Records supplied:
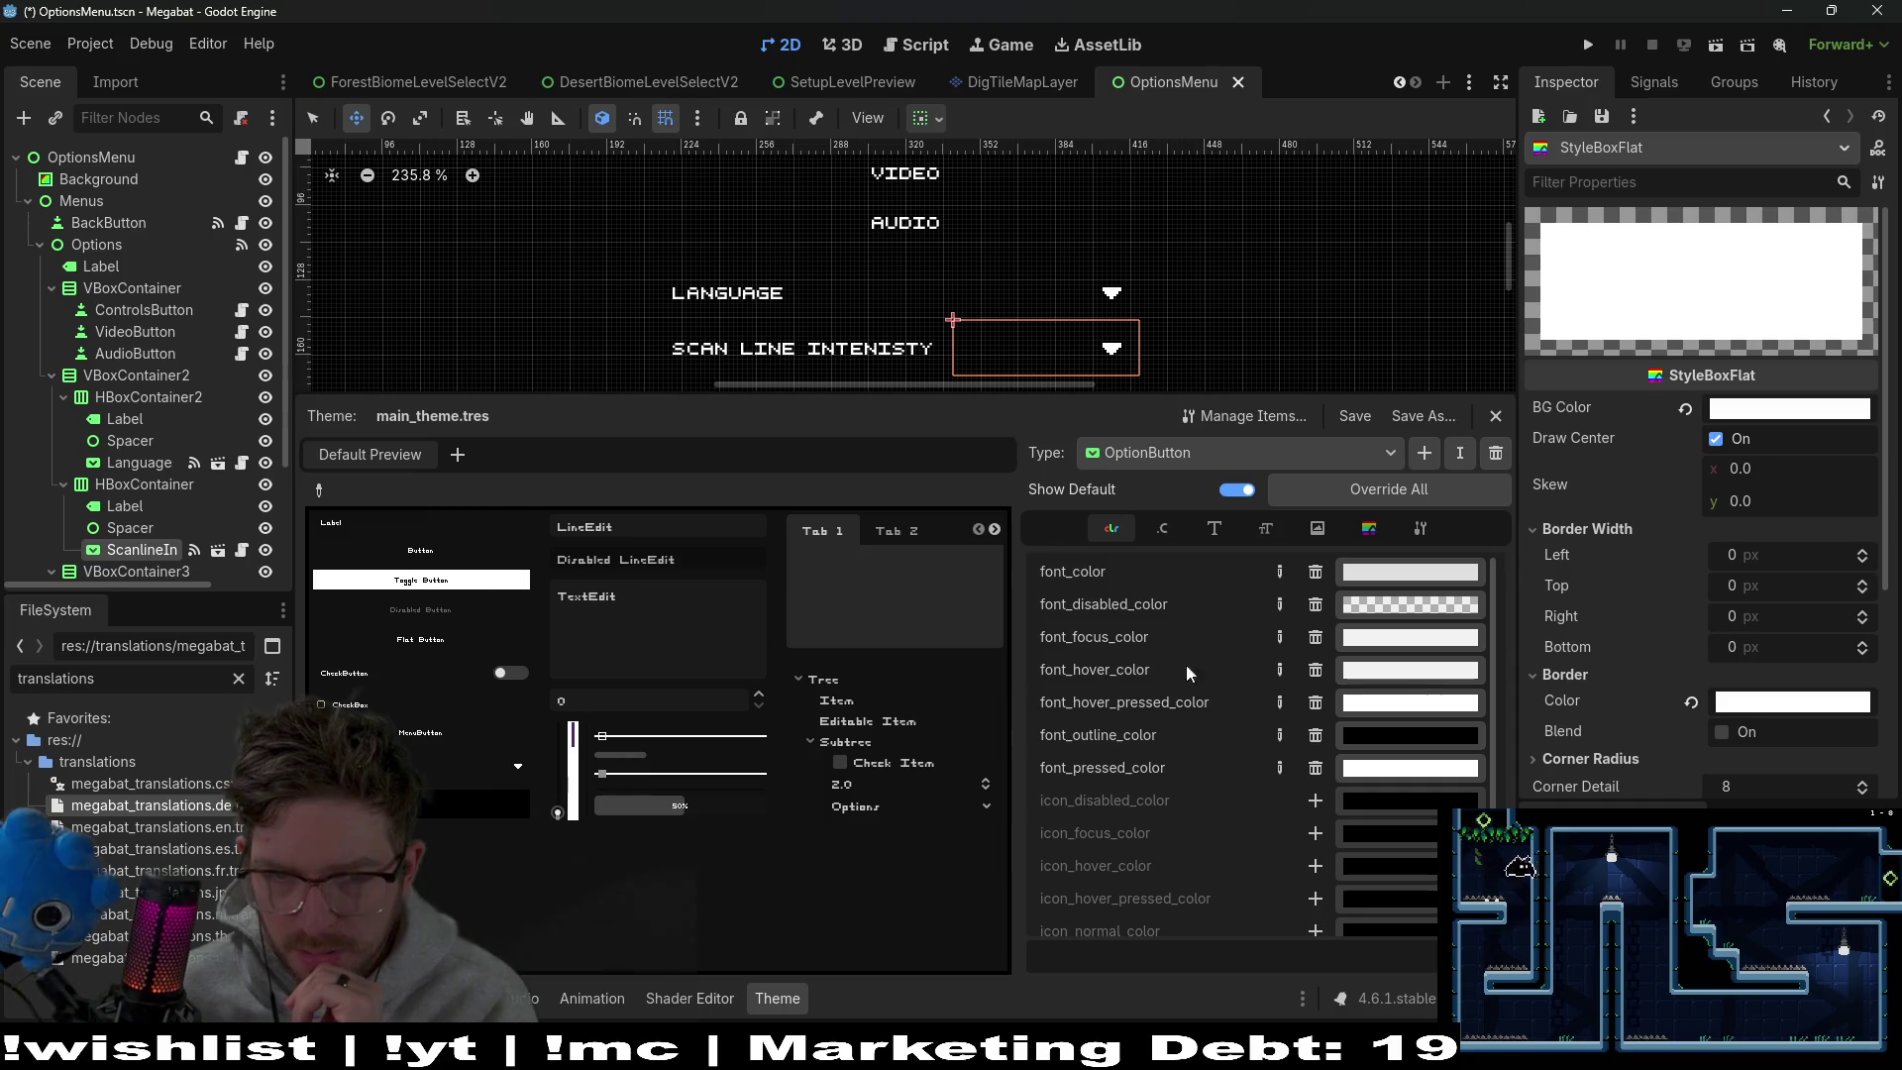
pyautogui.click(1418, 678)
pyautogui.moveTo(1438, 472); pyautogui.dragTo(1244, 446)
pyautogui.click(1212, 685)
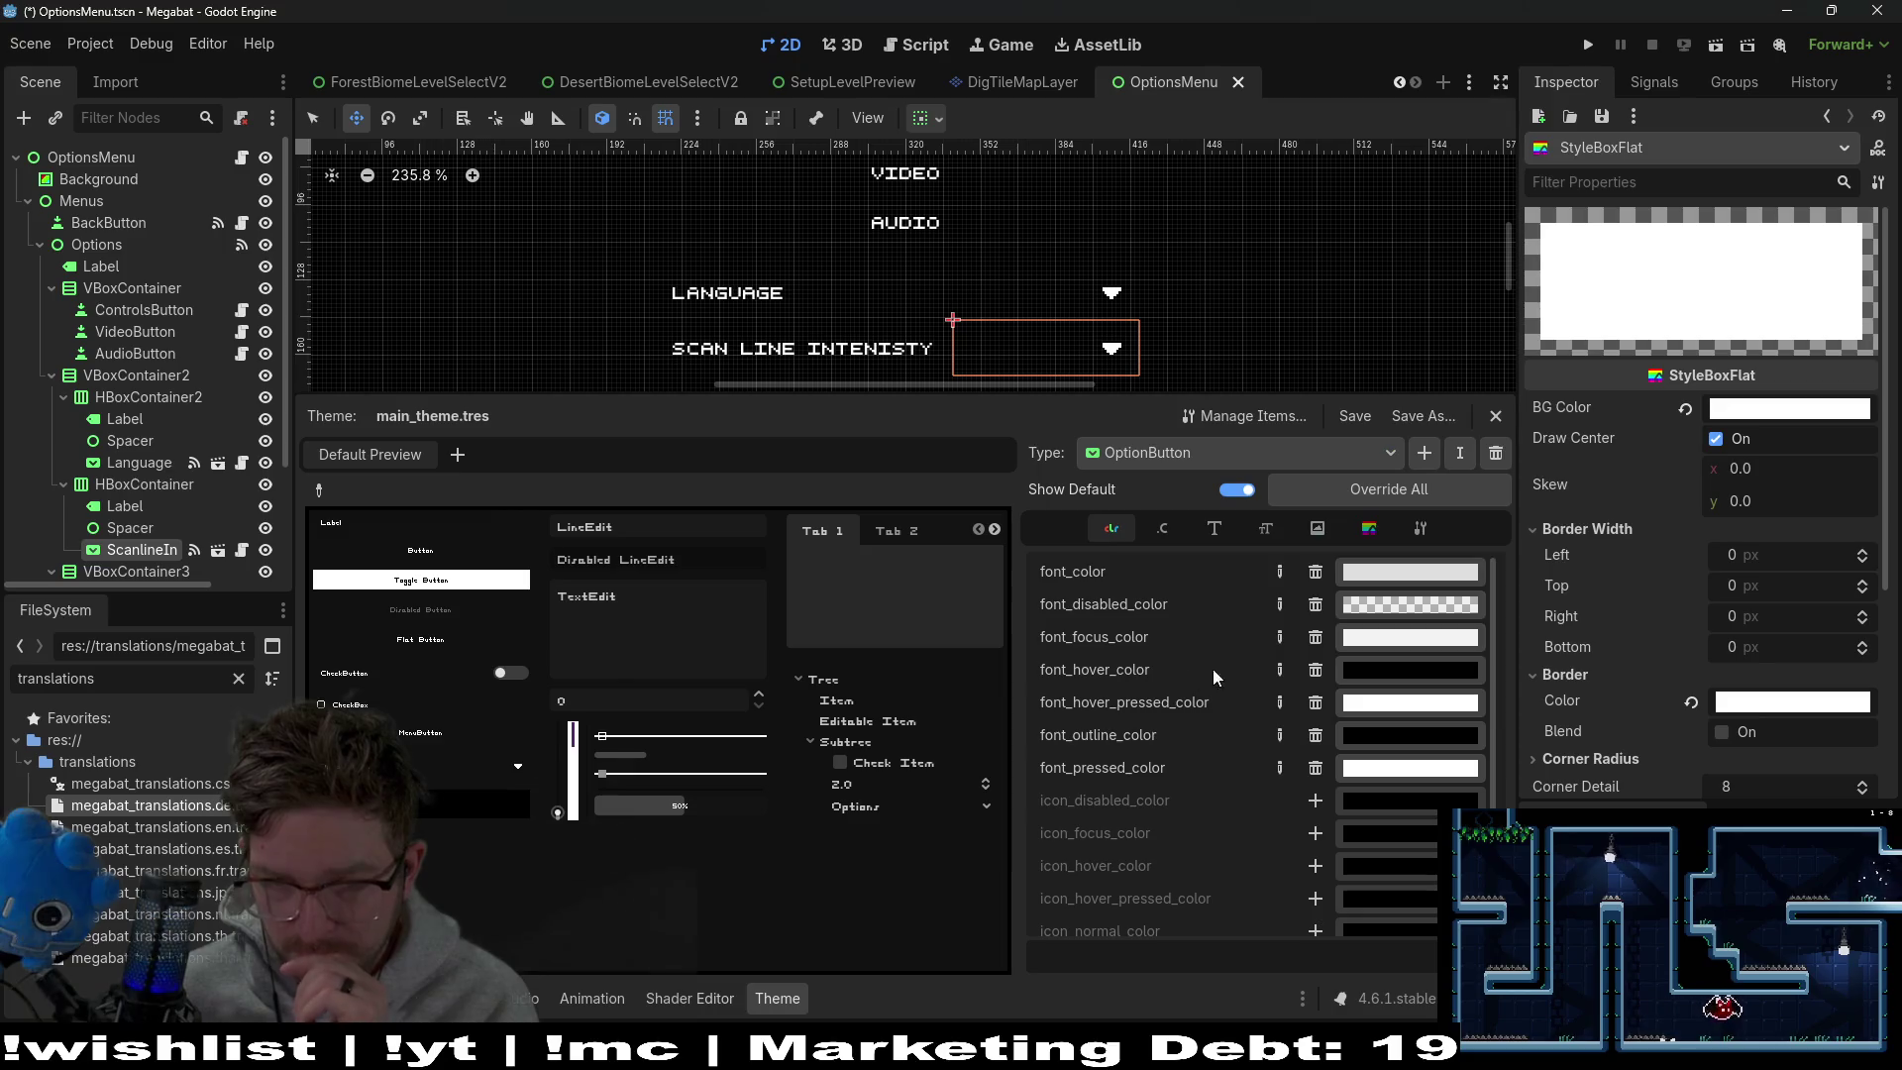
pyautogui.click(1371, 638)
pyautogui.moveTo(1452, 430); pyautogui.dragTo(1186, 422)
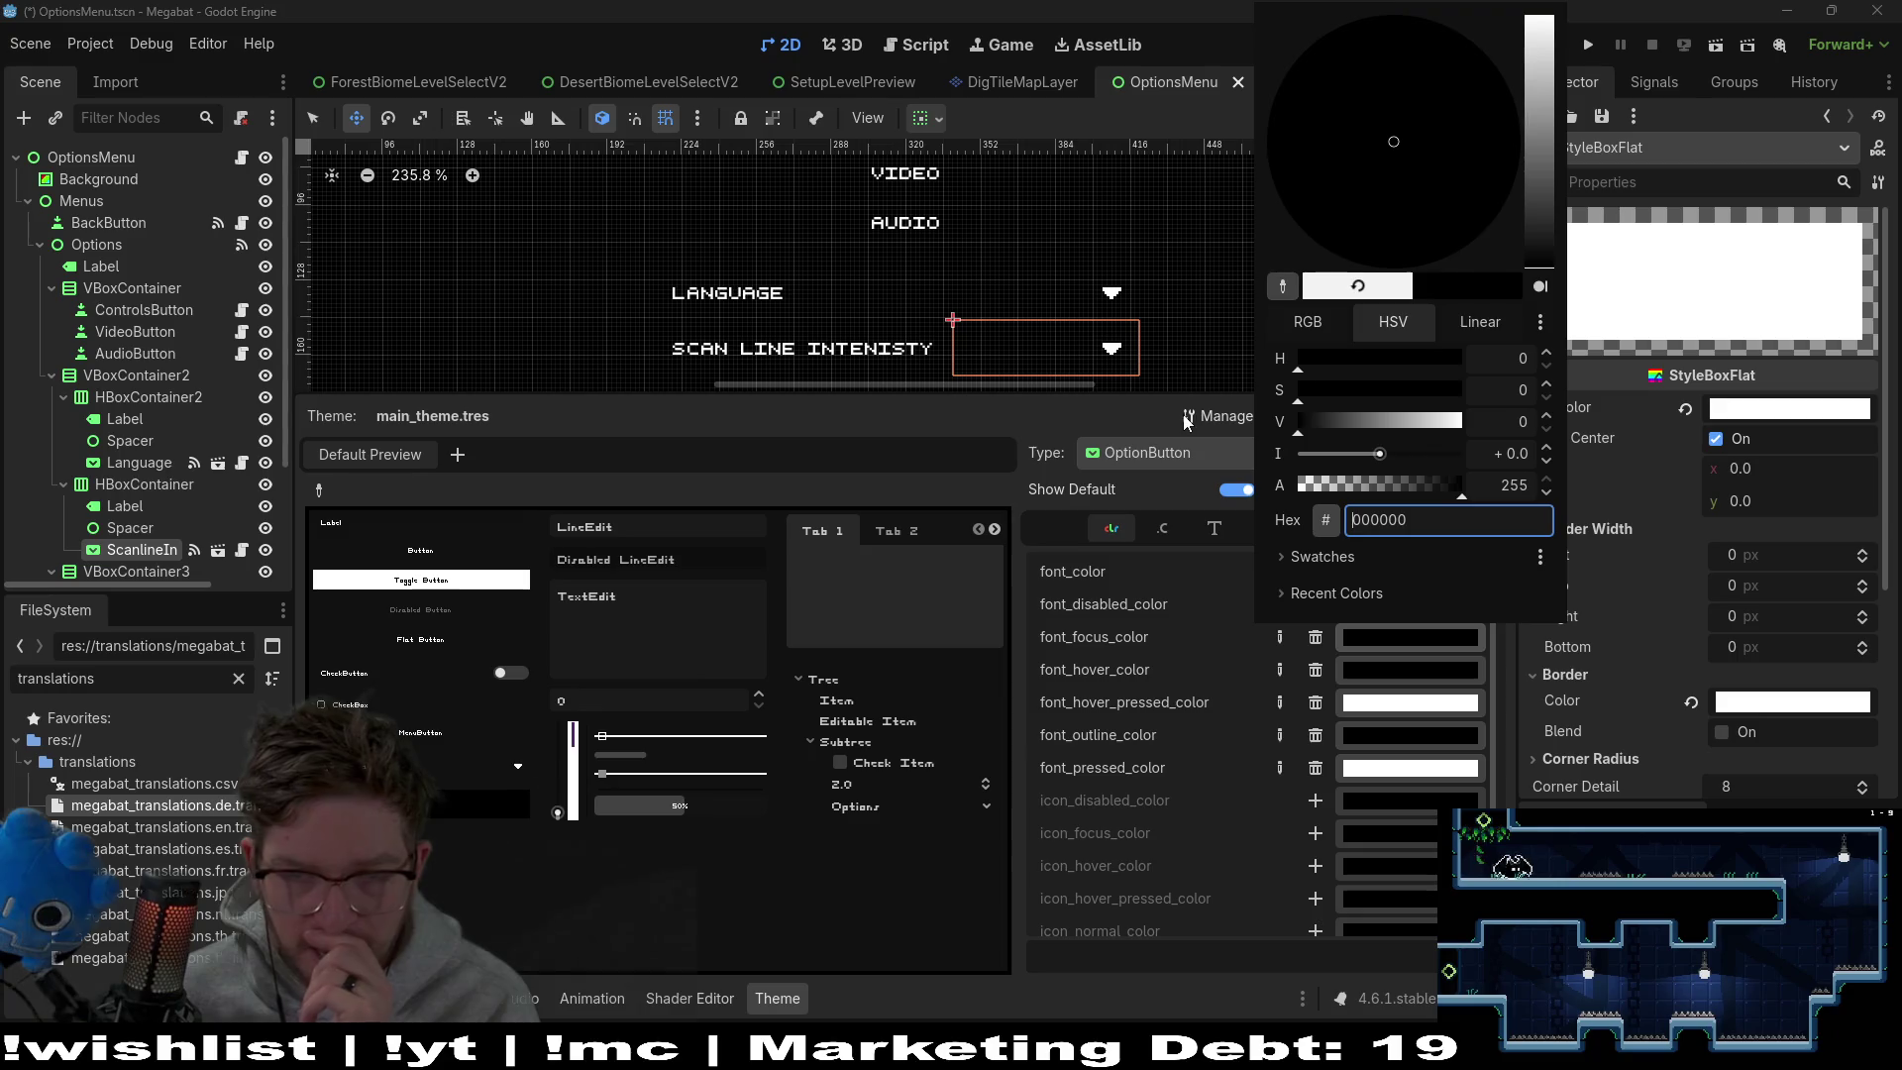
pyautogui.click(1228, 670)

Directions:
Figure out how many lines of the material include the string "dragTo", and reply with only that figure.

Answer section:
2